IN MEMORIA DI PIER LUIGI BACCHINI
DUE POESIE

 

PUNTO DI RIFERIMENTO

Lo specchio sfaccettato, e la cameriera
che roteava con lui, moltiplicata
nelle luci riflesse – sprazzi
come stelle – e il bicchiere della mia fantasia,

umiliata in un succo di pompelmo. All’esterno
la strada, auto
dietro i vetri, i passanti; non siamo
come siamo, da non crederci – estesi
più nella memoria e nel pensiero infinito
e nell’ansia amorosa,
che nel breve spazio. Urne
minime. Straniti
nell’osservarci da qui, simmetrici non simultanei,
con orologi atomici
tra moti astrali, velocità incrocianti, orbite nuove.

*

 

 
NOMI

Perché trovarsi nella solitudine disperatissima di viole
o di giunchiglie
e abbandonare questa città
col ricordo gioioso e protettivo
d’un sole meccanico che si riflette, e il frastuono,
i vetri ampi dei bus
rispecchianti facciate in movimento?

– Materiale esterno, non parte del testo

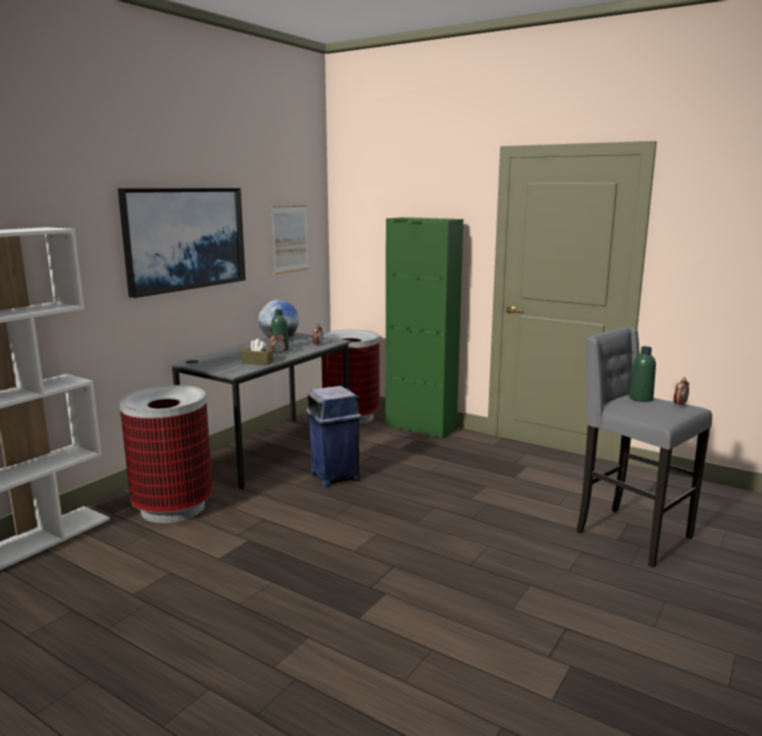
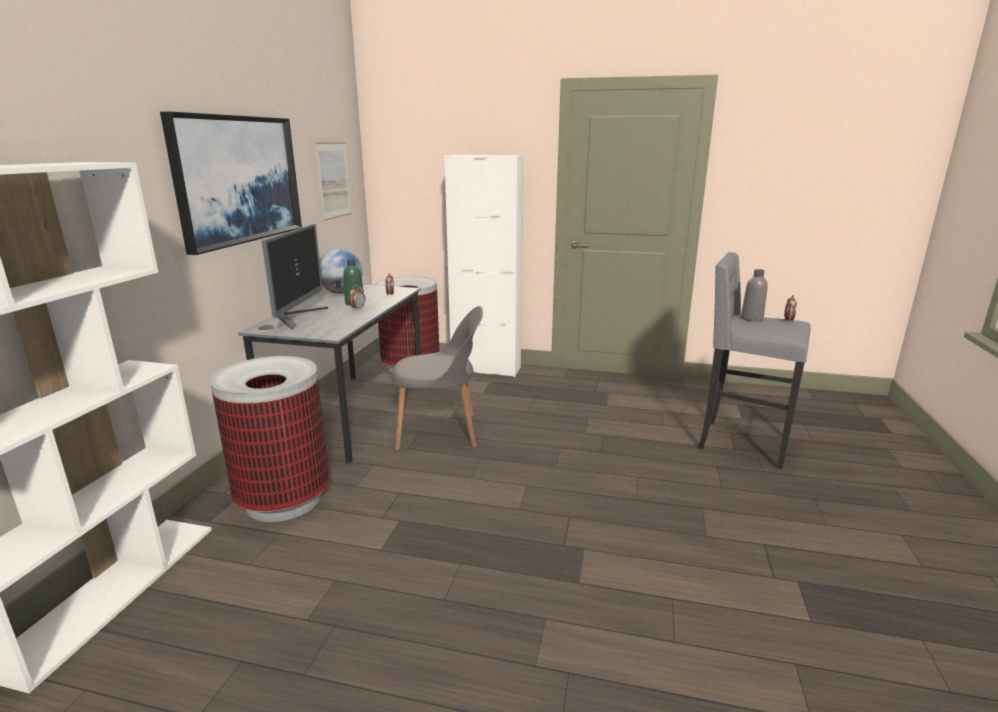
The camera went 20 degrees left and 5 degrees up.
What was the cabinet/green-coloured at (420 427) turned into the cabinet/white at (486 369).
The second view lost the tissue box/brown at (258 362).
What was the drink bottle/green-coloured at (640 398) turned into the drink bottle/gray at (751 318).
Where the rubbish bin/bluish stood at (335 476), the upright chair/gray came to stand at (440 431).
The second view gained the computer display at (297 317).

E il daffare, i ristori
e i tavolini
come cimiteri già fioriti, che spuntano di bacche
e di sorrisi.
Gente che si ritrova
con memorie così lontane
da sembrare velari trasparenti.
I giorni dei viaggi, quei baci che si scambiano
tra monumenti
e i dipinti nelle gallerie.

Quando l’uomo ha scavato le cripte,
con le pietre enormi di sostegno e le colonne,
con i nomi dei pellegrini antichi nei muri
sotto una mano d’intonaco, allora si amano
le meditazioni,
soltanto allora, in quei luoghi. E le giunchiglie si amano
quando ci si accompagna e si ride
e si beve la bocca dell’altra – così il nome divino
si colora di noi, delle nostre essenze
profumate e artificiali. E’ difficile scontrarsi
con la città di Dio
a tu per tu
con la sua robustezza selvaggia e l’inafferrabile grazia.

Le nostre anime
sono firme lasciate nel cielo, come i pellegrini,
che le affidano all’ampiezza affrescata
delle cupole e delle absidi.
Ma gli inganni degli uomini a poco a poco ci deludono
– le loro scaltrezze –
e alla fine ci annoiano, e la vita che si cerca è solo la musica
i grandi cori sinfonici, e il risalire di un violino
e la memoria senza fine antica dei suoni.